If you have a child who suffers from Celiac Disease, gluten intolerance or wheat allergies, you may be concerned that you may not be able to provide them with a healthy, well-rounded diet. On the other hand, your child may worry that others may view them as being different. However, neither of these things needs to be an issue, not only can you provide a healthy, nutritious gluten-free diet for your child – it can be delicious and fun too. Being a gluten-free kid in today's world with its fantastic support via websites, books, support groups, recipes, and products, being gluten-free is much easier than you would think. The key to a gluten-free yet fun and delicious diet is creativity - that and being prepared. Here are my favorite ways to raise a gluten-free kid without missing out on any of the fun.
1. Make It Fresh:
Just because your child can't consume gluten doesn't mean that there isn't anything left for them to eat. There are many foods that are naturally gluten-free, for example, vegetables, fruits, meats and seafood. And there are many great natural gluten-free foods available at your grocery store, including everything from gluten-free baking mixes and breads to gluten-free snacks and desserts. It may take a little more work to create a fresh, gluten-free menu for your child, but the benefits will outweigh the challenge.
2. Always Be Prepared:
I suggest keeping a stash of gluten-free snacks with you at all times and to also send some to school for the teacher to use on those days when birthday treats or snacks are shared. I also think keeping your child's backpack stocked with several gluten-free treats a good idea. I would also suggest sending gluten-free meals and treats with your child when they go on play-dates, sleepovers, and outings. Don’t forget to add a couple extras for sharing with friends who are interested in what your child is eating.
3. Stay Positive:
If you are stressed about or negative about providing gluten-free foods for your child, they will definitely pick on it. You don't want your child to have any negative feelings about being gluten-free. Remind yourself that your child didn't ask to be gluten-free; you are doing it to better their health and life. Stay positive and you will find that your child will have a positive outlook on the situation too. And as most things in life, the more positive you are the better things turn out.

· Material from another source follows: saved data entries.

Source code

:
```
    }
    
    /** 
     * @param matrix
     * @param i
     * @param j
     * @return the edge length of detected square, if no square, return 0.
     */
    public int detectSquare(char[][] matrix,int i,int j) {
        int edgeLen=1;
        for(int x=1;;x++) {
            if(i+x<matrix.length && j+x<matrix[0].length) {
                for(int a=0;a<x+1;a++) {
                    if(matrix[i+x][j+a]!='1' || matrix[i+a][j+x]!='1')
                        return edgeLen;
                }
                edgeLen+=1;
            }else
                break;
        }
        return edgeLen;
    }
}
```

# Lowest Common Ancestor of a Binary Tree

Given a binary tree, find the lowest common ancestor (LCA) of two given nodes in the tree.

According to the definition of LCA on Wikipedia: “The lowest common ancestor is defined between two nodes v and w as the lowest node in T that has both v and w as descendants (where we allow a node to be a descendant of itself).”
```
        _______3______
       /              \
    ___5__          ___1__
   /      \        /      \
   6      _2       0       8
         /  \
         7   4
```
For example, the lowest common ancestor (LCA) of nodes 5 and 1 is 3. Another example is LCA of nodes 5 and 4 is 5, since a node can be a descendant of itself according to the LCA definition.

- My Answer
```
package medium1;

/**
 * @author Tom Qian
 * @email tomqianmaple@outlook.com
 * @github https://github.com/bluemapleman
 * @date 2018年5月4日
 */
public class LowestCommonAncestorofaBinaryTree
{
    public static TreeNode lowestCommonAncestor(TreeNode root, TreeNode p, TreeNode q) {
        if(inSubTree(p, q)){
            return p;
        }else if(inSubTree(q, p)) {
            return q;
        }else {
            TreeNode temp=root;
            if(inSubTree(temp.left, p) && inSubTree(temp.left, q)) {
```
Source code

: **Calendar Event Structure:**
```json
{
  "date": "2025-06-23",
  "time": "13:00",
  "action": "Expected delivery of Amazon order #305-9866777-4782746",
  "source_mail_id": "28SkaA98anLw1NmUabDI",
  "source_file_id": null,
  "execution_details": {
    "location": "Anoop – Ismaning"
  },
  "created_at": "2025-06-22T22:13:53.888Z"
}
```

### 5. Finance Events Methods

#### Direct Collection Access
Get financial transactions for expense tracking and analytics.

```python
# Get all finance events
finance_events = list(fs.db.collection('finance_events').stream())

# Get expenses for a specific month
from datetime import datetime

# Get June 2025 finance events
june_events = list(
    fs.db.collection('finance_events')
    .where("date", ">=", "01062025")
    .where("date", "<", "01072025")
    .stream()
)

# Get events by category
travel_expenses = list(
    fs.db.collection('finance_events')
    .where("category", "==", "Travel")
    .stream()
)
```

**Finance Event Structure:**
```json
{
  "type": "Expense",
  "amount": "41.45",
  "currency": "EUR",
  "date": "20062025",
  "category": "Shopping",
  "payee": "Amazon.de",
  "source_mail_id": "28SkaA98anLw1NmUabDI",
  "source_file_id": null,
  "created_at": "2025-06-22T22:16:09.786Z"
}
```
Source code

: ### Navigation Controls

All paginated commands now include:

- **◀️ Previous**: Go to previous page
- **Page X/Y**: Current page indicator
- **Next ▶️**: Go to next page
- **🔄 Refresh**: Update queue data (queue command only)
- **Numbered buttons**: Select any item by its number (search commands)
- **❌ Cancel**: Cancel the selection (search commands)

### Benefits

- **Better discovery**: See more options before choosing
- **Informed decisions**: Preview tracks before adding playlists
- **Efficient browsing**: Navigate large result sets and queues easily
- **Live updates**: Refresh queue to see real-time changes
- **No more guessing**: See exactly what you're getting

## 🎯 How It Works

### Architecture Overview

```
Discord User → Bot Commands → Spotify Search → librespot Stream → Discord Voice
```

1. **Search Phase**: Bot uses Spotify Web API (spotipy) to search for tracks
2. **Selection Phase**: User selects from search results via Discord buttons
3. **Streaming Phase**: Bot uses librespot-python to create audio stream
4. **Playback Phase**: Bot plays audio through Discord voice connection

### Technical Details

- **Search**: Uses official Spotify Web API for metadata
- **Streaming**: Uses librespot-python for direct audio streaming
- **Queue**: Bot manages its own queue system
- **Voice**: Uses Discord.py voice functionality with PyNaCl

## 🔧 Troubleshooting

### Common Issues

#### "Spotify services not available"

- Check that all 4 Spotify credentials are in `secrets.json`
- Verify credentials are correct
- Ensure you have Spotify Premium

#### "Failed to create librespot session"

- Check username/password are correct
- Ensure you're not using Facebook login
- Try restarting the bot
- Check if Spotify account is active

4. Cook Together as a Family:
Getting your children really involved in the foods that they eat is always a great idea. I suggest starting a small vegetable or fruit garden with your child and encourage them to help water, weed and harvest the vegetables. Then, include them in the preparation of a meal using those vegetables and fruit. Children love to garden and prepare foods that they helped grow; you will be amazed at their excitement to eat fruits and vegetables that they grew.
5. Make It Fun:
It is easy to jazz up any meal using a little creativity. If you are serving your child fresh fruit and gluten-free yogurt, arrange the fruit into a rainbow shape and add the yogurt at the bottom as clouds. You can spice up almost any food item with a little bit of seasoning, allow your child the opportunity to experiment with different spices. I also highly recommend that you get your child as involved in their food choices as possible, as they are most likely to eat more of the foods that they have a part in decision process.
6. Get Them Involved:
Children love to ask questions and will enjoy learning about being gluten-free. Introduce them to being gluten-free with a great book or magazine and then encourage them to be proactive about their own health. Teach them how to read food labels and educate others about gluten intolerance. As the saying goes, “Knowledge is Power” and you want your child to feel very powerful and knowledgeable about what is healthy for their body.
7. Make a Statement:
Take your child shopping to pick out a fun, bright and unique lunchbox. Not only will it make your child feel good when others tell them how cool their lunchbox is, but it also makes it almost impossible that another student would accidentally grab your child's lunchbox by accident at lunchtime. Take it a step further and allow your child to pick a matching water bottle and snack containers – making a statement with their foods can be fun.
8. Make It an Event:
Give your child’s friends and classmates the opportunity to understand what it means to be gluten-free by inviting them to a gluten-free cupcake party. Let the children use gluten-free frosting and toppings to decorate gluten-free cupcakes. Once the other children see that being gluten-free is really not that different from the way they eat, they will feel more comfortable. The key is communication, the more others surrounding your child understand being gluten-free, the more comfortable your child will feel.
Is your child unable to eat gluten? How have you made their eating experience more fun?